Wisconson Shows the Need for Education and Teacher Training Reform

The photos of Wisconsin’s screaming teachers absent from their classes andof  union officials and minor politicians blowing horns and shouting more firmly than ever suggest the need for the reform of teacher education and education in general.

It is the dirty little secret of most universities that its ”education” and “sports” classes are where the students at the very bottom of the intellectual barrel are sent for unchallenging classes so they can stay in school and find gainful employment thereafter. 
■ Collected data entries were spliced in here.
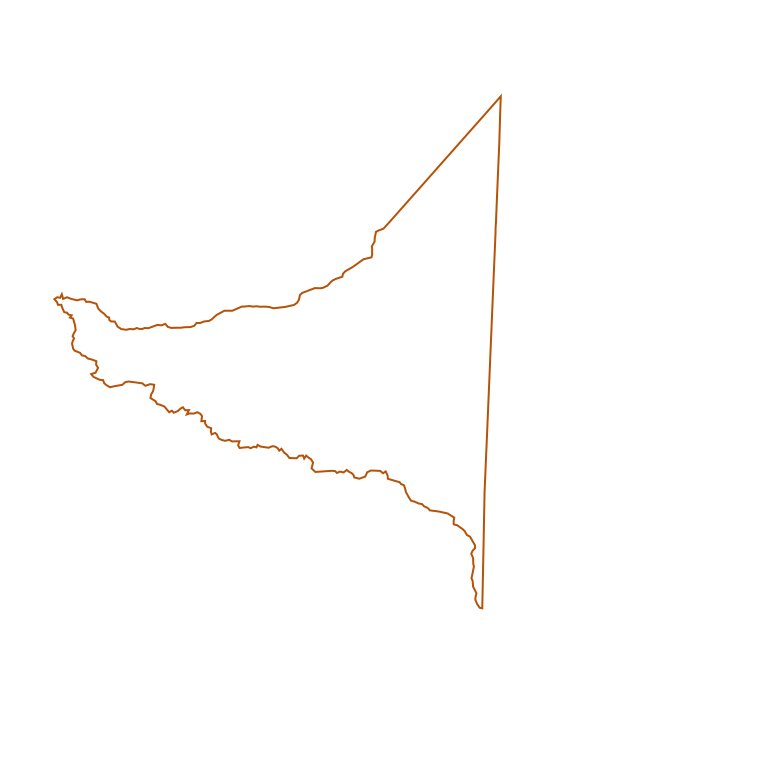 outline of Novo Planalto, Goiás, Brazil, rotated 59°
{"feature_id": "56859067B70004024214037", "entity_name": "Novo Planalto", "entity_type": "district", "adm_level": 2, "iso_a3": "BRA", "parent_name": "Brazil", "parent_adm1": "Goiás", "projection": "natural_earth1", "projection_center": [-49.753, -13.241], "detail": "fine", "context": "isolated", "style": "outline", "palette": "amber", "viewbox_px": 768, "rotation_deg": 59, "n_neighbors": 0, "source": "geoboundaries", "source_scale": "gbopen_adm2", "svg_char_len": 3501}
<svg xmlns="http://www.w3.org/2000/svg" viewBox="0 0 768 768"><g transform="rotate(59 384 384)"><path d="M197.5,135.7L201.5,148.1L236.9,260.5L247.9,295.5L250.6,304.5L249.6,309.6L249.5,312.5L254.0,316.7L257.1,318.7L259.7,323.5L262.0,324.5L267.1,327.6L269.0,329.5L266.5,337.4L267.6,350.5L267.4,359.1L268.4,362.4L270.6,364.5L269.1,371.3L268.8,374.5L269.2,377.1L270.6,381.7L270.1,386.9L269.1,389.4L266.2,393.8L263.8,407.2L264.4,410.3L266.5,412.1L268.3,414.0L269.6,416.8L269.9,420.4L267.0,429.1L263.5,436.8L262.2,439.7L259.0,442.6L256.8,445.5L253.6,451.0L251.9,452.9L250.0,456.7L247.8,459.3L246.0,463.2L244.4,466.0L243.1,476.2L239.0,483.1L238.6,492.0L239.9,498.6L239.8,501.4L237.7,506.2L237.0,510.3L235.1,513.2L236.4,516.7L235.5,520.6L232.6,525.8L230.9,529.6L229.3,532.2L226.4,537.4L223.9,539.8L219.8,540.5L219.1,544.5L216.6,547.9L215.9,551.7L214.8,557.3L212.8,560.2L212.3,562.9L210.8,565.3L208.7,567.1L208.2,570.3L205.8,573.8L204.8,577.0L201.6,580.9L197.7,582.8L191.8,582.6L189.8,585.7L187.6,586.5L185.4,585.4L183.5,587.0L179.7,587.7L175.8,589.3L172.2,590.1L167.1,589.2L161.8,594.1L160.2,597.0L157.1,597.0L155.1,600.7L154.2,604.0L149.7,608.5L146.4,611.0L145.8,615.2L141.1,613.9L143.3,617.2L141.3,619.5L141.5,622.8L145.6,622.1L148.2,622.7L149.9,619.8L152.7,620.5L157.8,621.1L159.7,618.9L162.0,618.7L164.3,616.4L165.3,619.0L167.8,616.8L173.5,618.3L176.2,619.3L179.2,620.7L180.4,623.2L182.6,626.3L185.3,626.2L186.8,628.6L188.7,630.6L193.8,632.3L196.1,632.0L200.7,628.5L203.8,628.2L206.1,625.8L209.6,624.7L212.6,621.8L216.3,618.8L219.1,620.8L222.9,620.8L225.7,625.4L224.7,629.9L228.4,629.3L234.0,625.5L236.0,622.8L239.0,623.4L241.6,622.7L245.7,620.5L247.1,616.0L249.9,608.9L249.2,604.7L250.3,601.7L255.1,595.6L259.0,590.8L262.6,589.5L263.7,584.5L266.3,581.4L269.4,583.9L271.2,585.7L273.2,589.2L275.8,591.4L281.0,588.7L284.2,588.9L286.7,586.4L290.3,583.8L297.6,582.7L297.6,579.5L300.3,579.0L301.0,574.9L300.3,571.1L300.3,568.4L304.1,567.9L305.9,564.7L308.5,568.7L309.2,565.6L311.4,562.3L312.0,558.6L315.1,556.7L317.8,556.5L321.8,559.7L323.6,556.4L325.8,557.7L329.6,557.5L332.9,554.9L335.3,556.7L338.4,557.7L339.0,553.9L341.2,553.2L343.9,553.7L346.1,553.5L348.6,551.7L350.9,549.4L352.1,545.4L354.9,543.9L358.6,537.4L361.4,540.6L364.5,540.7L366.0,537.3L368.2,532.8L370.3,531.5L370.7,527.8L372.6,526.0L371.1,523.7L374.1,522.0L379.2,515.7L379.8,511.8L381.5,509.6L384.3,508.2L387.2,508.1L386.7,505.3L391.5,504.9L394.8,503.6L398.7,503.2L402.7,497.1L401.8,493.7L403.6,490.3L406.8,490.8L405.3,487.6L408.3,486.6L410.8,485.3L414.9,485.3L418.9,489.5L424.0,488.2L431.5,473.5L433.4,470.8L436.0,470.1L436.4,466.8L439.0,464.2L438.5,460.2L441.0,459.3L443.8,457.6L446.3,457.0L448.8,457.6L452.4,454.0L453.7,447.8L451.0,443.8L451.4,439.8L456.5,432.0L460.0,430.8L459.8,427.6L464.2,428.0L467.2,429.5L471.3,425.8L476.2,421.2L478.6,420.9L480.9,419.1L483.4,419.5L488.2,420.9L494.6,421.1L497.8,421.0L500.8,418.2L504.2,415.9L506.6,413.2L509.4,412.7L512.9,410.3L515.9,409.8L521.7,402.5L527.8,396.1L534.7,392.6L537.2,394.8L540.2,396.5L542.9,393.9L545.6,392.8L549.0,391.3L551.8,390.6L556.1,390.7L559.1,388.9L569.0,389.1L571.5,390.3L572.6,394.0L574.4,396.6L579.1,397.3L584.4,400.2L586.7,400.9L591.9,405.6L595.5,409.0L598.6,409.5L603.6,412.0L610.9,412.5L614.0,415.5L616.1,416.9L620.7,417.5L625.1,417.2L626.9,415.3L576.8,383.8L528.5,353.5L498.8,333.9L488.1,326.8L460.2,308.4L358.3,241.2L312.1,210.7L307.6,207.9L303.3,204.9L285.8,193.4L235.8,160.4L210.1,143.9L206.9,141.8L197.5,135.7Z" fill="none" stroke="#b45309" stroke-width="2"/></g></svg>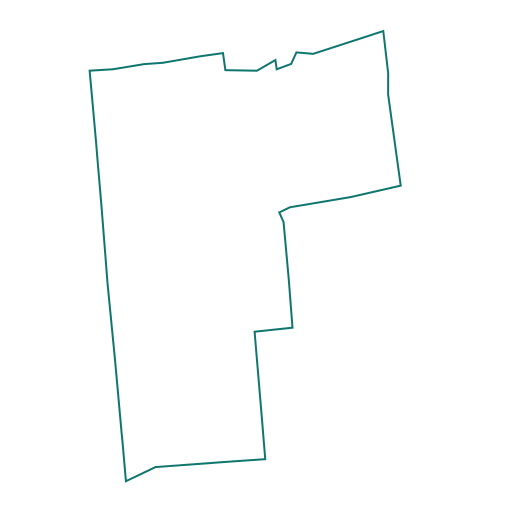 outline of Broome, New York, United States of America, rotated 85°
{"feature_id": "52423323B9880923188438", "entity_name": "Broome", "entity_type": "district", "adm_level": 2, "iso_a3": "USA", "parent_name": "United States of America", "parent_adm1": "New York", "projection": "robinson", "projection_center": [-75.837, 42.207], "detail": "fine", "context": "isolated", "style": "outline", "palette": "teal", "viewbox_px": 512, "rotation_deg": 85, "n_neighbors": 0, "source": "geoboundaries", "source_scale": "gbopen_adm2", "svg_char_len": 676}
<svg xmlns="http://www.w3.org/2000/svg" viewBox="0 0 512 512"><g transform="rotate(85 256 256)"><path d="M43.0,109.6L59.6,181.5L56.7,198.0L67.7,204.2L71.8,219.1L62.5,219.6L71.5,238.9L68.2,270.3L51.0,271.2L52.2,294.4L55.4,331.9L55.1,351.0L57.5,382.0L56.9,405.6L83.7,405.5L128.8,405.4L130.4,405.4L143.2,405.5L194.6,405.6L251.6,406.1L269.9,406.3L347.1,405.5L380.6,405.4L421.3,405.3L421.6,405.3L425.1,405.2L449.1,405.2L451.6,405.2L469.0,405.2L457.5,374.5L458.6,296.5L459.2,264.5L421.1,264.3L331.3,264.0L330.6,225.9L281.4,225.4L224.6,225.6L214.6,229.0L210.4,217.9L205.5,156.3L198.5,105.7L106.7,110.3L85.4,108.4L43.0,109.6Z" fill="none" stroke="#0f766e" stroke-width="2"/></g></svg>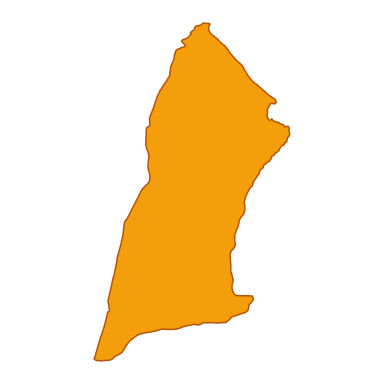 Forto, Gash Barka, Eritrea (Equal Earth projection)
{"feature_id": "51966322B10188364788737", "entity_name": "Forto", "entity_type": "district", "adm_level": 2, "iso_a3": "ERI", "parent_name": "Eritrea", "parent_adm1": "Gash Barka", "projection": "equal_earth", "projection_center": [37.054, 15.822], "detail": "fine", "context": "isolated", "style": "filled", "palette": "amber", "viewbox_px": 384, "rotation_deg": 0, "n_neighbors": 0, "source": "geoboundaries", "source_scale": "gbopen_adm2", "svg_char_len": 5967}
<svg xmlns="http://www.w3.org/2000/svg" viewBox="0 0 384 384"><path d="M288.5,126.4L287.8,126.3L286.8,126.6L286.2,126.4L284.8,126.7L284.2,126.7L283.6,125.0L283.4,124.8L281.6,124.0L280.5,124.1L280.3,124.0L279.9,123.7L279.8,123.3L279.7,123.1L278.8,122.7L278.0,122.2L277.1,122.3L273.9,121.1L272.6,120.2L272.3,119.6L271.7,118.9L270.7,120.0L269.7,120.5L268.4,119.2L267.5,117.1L267.2,116.0L267.1,114.6L267.5,112.6L267.5,111.4L267.3,110.6L267.3,110.0L267.7,108.6L268.8,106.8L270.3,104.0L271.1,103.6L273.1,103.4L274.1,103.9L274.9,103.9L275.6,103.1L276.1,102.4L276.1,101.8L275.7,100.5L275.4,100.1L275.0,99.4L274.3,98.8L272.9,98.0L272.2,97.4L271.4,96.9L270.5,96.2L269.3,95.6L266.3,92.8L261.4,88.7L259.4,86.8L258.7,86.4L257.4,85.0L255.8,83.8L254.4,83.1L253.8,82.3L252.4,81.1L250.2,78.7L249.7,77.8L248.0,75.6L244.8,70.3L244.0,68.9L242.9,66.7L242.3,65.7L241.5,64.8L240.7,64.1L238.7,62.2L236.7,60.6L232.8,56.3L228.8,51.3L226.9,48.3L226.4,47.7L225.5,46.5L224.1,45.1L222.0,43.8L220.8,42.5L220.4,42.3L219.7,41.6L218.7,40.3L218.2,39.9L217.5,39.1L215.3,37.4L214.9,36.9L212.4,35.1L210.5,33.3L209.9,32.5L208.9,30.4L208.6,29.1L208.6,28.5L208.6,27.6L209.0,25.7L210.2,24.2L209.5,23.9L209.1,23.5L208.8,23.4L208.1,23.5L207.5,23.4L206.3,23.5L204.7,23.0L203.3,23.1L202.6,23.4L201.9,24.0L201.4,24.9L200.1,25.3L199.5,25.3L198.6,25.5L197.7,26.0L196.3,26.1L195.4,26.5L195.1,26.8L194.3,29.6L194.0,29.9L192.9,30.6L190.6,32.4L190.5,32.6L191.0,33.7L191.0,34.1L190.7,34.6L189.4,35.7L189.1,36.4L188.7,36.8L187.8,37.7L186.3,38.5L182.9,39.7L182.2,40.1L181.8,40.6L181.7,41.3L182.1,42.1L182.6,42.7L184.6,44.6L184.9,45.0L184.8,46.5L183.0,47.2L181.8,47.3L179.7,48.5L177.4,49.3L176.7,49.9L175.7,51.1L175.3,52.8L174.5,54.9L174.2,57.0L174.2,57.8L173.8,59.8L173.1,61.2L172.5,62.8L170.8,66.2L170.6,67.5L170.4,69.1L169.9,72.2L169.8,75.5L169.6,76.1L168.2,77.9L166.8,80.6L165.7,82.2L164.9,83.0L164.4,84.0L163.0,86.1L162.4,86.9L161.7,87.9L161.6,88.7L160.0,90.6L159.5,91.8L159.0,93.4L158.6,94.1L157.9,94.9L156.4,99.0L153.7,107.2L152.1,111.4L151.4,113.3L150.4,115.6L149.9,117.2L149.5,119.4L149.6,121.2L149.8,122.4L149.8,124.4L149.6,125.7L149.2,126.2L148.3,126.7L147.9,126.9L147.0,127.5L146.5,128.4L146.2,131.6L146.1,136.4L145.8,142.5L145.8,144.6L146.1,146.3L146.6,148.4L148.5,153.6L148.7,154.9L148.7,158.2L148.4,160.7L148.3,162.3L148.0,165.2L148.1,167.5L148.3,169.1L149.8,175.2L149.9,177.2L149.9,178.7L149.6,180.5L148.5,182.9L142.2,189.1L130.2,212.5L128.6,216.0L127.6,217.8L126.6,219.2L126.3,219.9L125.6,220.3L125.1,221.5L124.5,222.1L122.9,235.0L122.3,237.7L121.0,244.0L117.1,258.1L116.8,261.5L114.4,273.7L114.1,274.9L113.7,275.8L112.9,279.0L112.2,281.9L111.7,284.8L108.0,300.8L109.1,307.6L109.4,309.7L109.4,311.1L108.9,311.6L108.0,311.8L107.7,312.1L107.3,314.1L105.8,320.2L105.6,321.1L105.5,322.3L105.2,322.8L103.3,329.6L102.3,332.3L101.8,334.2L100.9,336.4L100.5,337.7L97.9,346.2L96.6,351.1L96.0,352.8L95.7,354.2L95.3,355.5L94.7,357.6L94.3,358.4L94.2,359.0L94.4,359.1L94.9,359.7L96.1,360.3L96.7,360.5L97.9,360.6L98.5,360.5L99.1,360.8L99.6,360.8L100.7,360.8L101.2,361.0L102.4,360.9L104.0,360.4L104.8,360.7L106.9,360.3L107.6,360.3L108.4,360.4L110.6,359.9L111.4,359.6L112.1,359.2L113.5,358.0L114.1,357.1L114.6,356.6L120.0,353.8L121.3,353.0L122.3,352.0L122.7,351.4L123.7,349.9L126.3,345.4L127.6,343.7L128.6,342.6L129.4,341.4L129.7,340.9L136.5,335.8L139.5,334.2L145.1,332.8L147.7,332.5L151.9,331.8L153.0,331.4L155.1,331.2L156.7,330.5L162.1,329.1L170.8,329.5L175.4,329.2L177.3,328.9L180.3,328.0L181.4,327.4L182.9,326.8L187.9,325.5L190.0,325.3L193.6,324.5L194.6,324.4L197.0,324.8L199.0,324.9L200.0,324.6L201.2,323.9L202.4,323.1L203.0,322.8L205.0,322.7L206.9,322.8L211.5,322.6L217.3,323.0L224.0,322.5L225.6,322.6L228.1,320.6L228.9,320.1L229.7,319.3L230.9,317.9L231.9,317.0L232.6,316.6L233.8,316.1L235.2,315.9L237.6,315.1L240.8,313.8L242.4,313.5L243.1,313.2L244.5,312.8L245.9,312.1L247.8,310.5L248.1,309.6L248.5,308.2L248.9,305.7L249.0,304.4L250.3,303.7L251.7,302.0L252.9,300.3L253.3,299.4L253.2,298.0L253.0,297.3L252.3,296.1L251.7,295.9L250.7,296.0L248.9,295.7L248.5,295.9L247.0,295.8L245.1,295.6L244.6,295.8L242.9,295.8L241.7,295.6L241.2,295.7L240.5,295.7L239.9,295.9L238.8,295.5L237.8,295.7L237.1,295.7L234.9,294.7L234.3,294.0L233.0,291.9L232.2,289.5L232.0,287.5L232.0,285.5L232.2,284.5L232.9,281.5L233.0,280.5L233.0,279.2L232.1,276.0L232.0,274.7L231.6,273.9L231.6,273.2L230.7,271.5L230.7,271.1L230.7,269.4L230.9,267.5L230.8,264.8L230.6,263.4L230.6,262.1L230.3,261.0L230.3,259.9L230.2,256.6L230.1,255.6L230.3,253.7L231.0,251.7L231.1,251.0L231.3,251.0L231.5,250.5L232.2,249.9L233.0,249.4L233.2,249.0L233.7,248.3L234.4,247.1L234.8,246.1L234.9,245.6L235.1,245.4L235.3,244.9L235.2,243.3L234.8,241.3L234.8,240.2L234.7,237.0L234.8,234.9L234.9,234.4L235.8,232.5L236.1,230.7L237.3,228.2L237.7,227.6L238.5,224.7L239.1,221.4L239.8,219.4L241.2,216.9L242.9,215.2L243.8,213.6L244.3,212.6L244.7,210.3L244.9,208.4L244.9,205.7L244.5,204.3L244.3,203.3L244.5,201.1L244.9,199.1L245.4,197.6L245.9,196.5L247.1,193.3L247.8,192.2L248.5,190.5L248.9,190.0L249.3,189.7L250.1,187.7L252.2,186.2L252.6,185.4L252.6,184.6L252.7,184.1L253.0,183.9L253.1,183.6L253.3,182.0L254.1,180.7L255.2,179.2L255.5,178.6L256.4,177.9L256.9,176.4L257.4,175.6L257.8,175.3L258.2,174.6L258.7,174.5L258.9,174.3L258.9,173.5L259.4,172.5L260.0,170.2L260.7,169.5L263.0,167.9L263.3,167.5L263.7,165.5L264.1,164.6L264.5,164.3L265.3,164.2L265.7,164.1L266.2,163.1L268.3,161.6L269.3,161.3L269.9,160.8L270.1,160.5L270.6,159.2L271.4,158.3L271.8,156.5L272.2,155.9L272.5,155.7L273.4,155.6L273.8,155.3L274.2,154.9L275.2,153.2L277.4,152.0L277.9,151.2L278.7,150.8L281.0,146.4L282.3,145.3L283.2,145.3L283.8,145.0L284.5,143.7L284.7,143.0L285.2,142.2L285.5,142.1L285.9,142.3L286.3,142.3L286.5,141.9L287.1,140.1L287.1,139.7L287.0,139.1L287.1,138.7L287.7,137.6L288.2,137.2L289.0,135.9L289.4,135.5L289.8,134.1L289.8,133.6L289.1,132.1L289.0,131.4L289.0,130.3L289.2,129.7L289.3,129.0L289.1,128.5L289.2,128.2L288.9,127.6L288.8,127.2L288.5,126.4Z" fill="#f59e0b" stroke="#b45309" stroke-width="1.5"/></svg>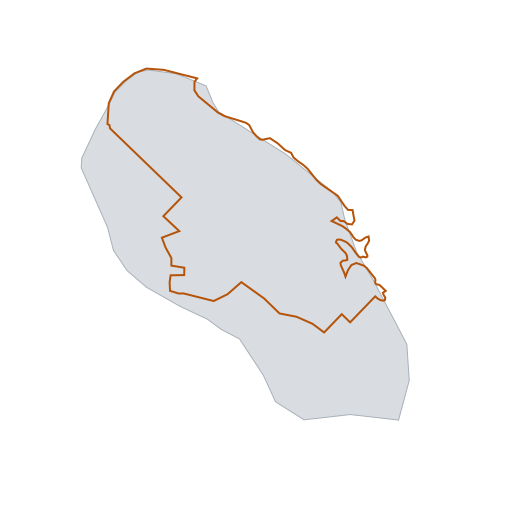 Ar Rayyān on a map of Qatar (Robinson projection), rotated 134°
{"feature_id": "QAT-1100", "entity_name": "Ar Rayyān", "entity_type": "Municipality", "adm_level": 1, "iso_a3": "QAT", "parent_name": "Qatar", "parent_adm1": "", "projection": "robinson", "projection_center": [50.968, 25.185], "detail": "fine", "context": "in_parent", "style": "outline", "palette": "amber", "viewbox_px": 512, "rotation_deg": 134, "n_neighbors": 0, "source": "natural_earth", "source_scale": "10m", "svg_char_len": 2192}
<svg xmlns="http://www.w3.org/2000/svg" viewBox="0 0 512 512"><g transform="rotate(134 256 256)"><path d="M276.6,459.6L255.6,465.2L235.8,471.2L219.3,471.0L206.0,468.7L197.2,462.9L180.2,439.9L168.3,410.1L175.6,393.5L178.2,383.2L162.0,304.7L156.7,244.4L158.6,232.0L167.9,217.8L183.3,186.4L191.5,156.1L214.7,86.2L239.1,59.3L275.0,39.5L304.6,78.1L340.5,107.7L347.3,140.7L336.8,167.5L327.1,210.3L333.0,230.0L335.2,247.0L345.0,275.6L354.5,312.7L356.1,338.5L351.0,362.4L338.6,382.5L314.0,443.0L306.6,449.3L276.6,459.6Z" fill="#d9dde1" stroke="#a8b0b8" stroke-width="1"/><path d="M223.1,472.5L209.0,470.3L197.3,465.0L186.2,451.7L169.1,421.7L173.5,421.2L179.6,415.4L181.2,408.4L179.2,382.6L177.2,375.7L167.2,355.9L166.5,351.9L169.0,344.3L169.5,339.0L169.3,334.1L167.8,332.0L161.6,327.9L159.9,318.7L159.6,308.7L157.4,302.3L159.1,297.4L158.7,291.7L157.7,285.6L157.4,279.7L159.3,265.0L159.2,259.3L155.9,238.9L158.5,227.2L158.9,221.8L155.9,218.5L162.2,209.7L166.6,208.9L169.3,212.3L170.0,217.3L172.1,219.4L172.1,224.7L178.3,225.9L174.6,214.9L173.8,210.2L173.5,205.3L174.0,202.3L174.8,199.1L175.0,195.7L173.5,192.3L171.6,191.0L166.5,190.0L163.8,188.6L166.5,185.2L169.6,184.3L172.8,183.8L175.9,182.0L176.7,180.5L178.2,176.3L179.1,175.5L180.7,176.0L182.1,178.6L183.9,179.2L185.1,181.2L184.6,185.8L183.1,193.2L183.1,198.8L183.3,200.8L185.2,206.0L186.3,207.5L188.0,209.0L190.3,208.3L190.8,207.6L190.6,206.2L191.6,199.9L191.7,193.4L192.8,190.5L195.4,187.6L197.0,188.5L199.0,190.3L202.2,190.5L203.7,188.6L206.9,180.7L208.7,177.3L202.3,180.0L196.3,181.1L191.4,179.0L188.0,171.7L187.7,167.9L189.4,155.1L190.0,153.8L192.3,151.8L192.8,150.4L192.5,149.3L191.3,147.7L191.0,146.5L191.0,138.4L194.3,139.2L195.4,137.0L196.1,134.1L198.3,132.6L199.9,133.6L201.3,135.9L202.1,139.0L202.2,142.2L238.3,142.2L238.3,153.9L263.7,153.9L265.5,168.2L271.6,184.7L281.0,199.2L280.9,220.7L285.0,248.4L303.2,249.9L317.8,255.2L333.3,282.2L336.6,285.4L340.8,293.6L334.9,299.9L329.2,304.0L319.6,294.4L314.2,299.4L321.7,310.2L316.3,315.4L312.6,327.2L308.2,336.4L291.4,328.5L291.7,350.3L265.6,350.3L265.6,449.6L263.6,452.4L264.2,454.2L264.3,454.5L248.4,468.0L236.3,472.4L223.1,472.5Z" fill="none" stroke="#b45309" stroke-width="2"/></g></svg>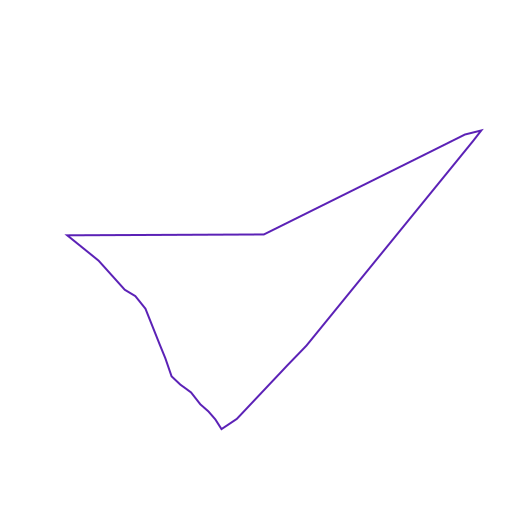 Palestina, Alagoas, Brazil (Robinson projection), rotated 284°
{"feature_id": "56859067B33647530257209", "entity_name": "Palestina", "entity_type": "district", "adm_level": 2, "iso_a3": "BRA", "parent_name": "Brazil", "parent_adm1": "Alagoas", "projection": "robinson", "projection_center": [-37.312, -9.686], "detail": "fine", "context": "isolated", "style": "outline", "palette": "violet", "viewbox_px": 512, "rotation_deg": 284, "n_neighbors": 0, "source": "geoboundaries", "source_scale": "gbopen_adm2", "svg_char_len": 435}
<svg xmlns="http://www.w3.org/2000/svg" viewBox="0 0 512 512"><g transform="rotate(284 256 256)"><path d="M230.4,67.8L213.4,104.4L191.5,136.8L187.9,148.6L178.1,161.5L146.8,184.0L134.8,192.8L118.8,203.2L112.9,213.7L107.9,226.0L98.6,237.9L93.7,247.4L87.6,256.1L79.7,264.4L93.3,276.8L157.7,313.0L181.2,326.6L420.3,438.9L432.3,444.2L424.4,429.3L396.2,396.3L278.8,258.4L230.4,67.8Z" fill="none" stroke="#5b21b6" stroke-width="2"/></g></svg>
With some exceptions, most “education” majors graduate knowing little about the complexities and history of the world.  Worse, if they fail as teachers they move into administration and, in the inevitable way of all bureaucrats,  never hire anyone to teach who might threaten them by having comparable or superior knowledge.

The result is a constant dumbing down of the practicing teachers and fertile ground for unions and political activists who are advantaged by the teachers’ lack of knowledge, history, and the ability to reason.   Another result is the ever-growing deterioration of the educations received by our sons and daughters.

The answers are many, easy, and cheap: school districts or the state could require an academic degree from a real college or university for all future hires. And anyone with an academic masters degree or better  could be automatically certified as a teacher without taking the mind-numbing education classes that drive away all but the very worst, the folks who shouldn’t even be in college in the first place.

Administrators  could be similarly upgraded by requiring superintendants and similar appointees to have masters degrees in business or public administration.

There are a lot of educated men and women who would love to teach but are driven off by the education courses which cater to the bottom  of the barrel. 

I know these  things because I am one of those people; I wanted to be a teacher – until I took an education course. It was so  awful and the “professor” so unintellectual that I thought it was a unique case.  So I took a second education course – it was  worse.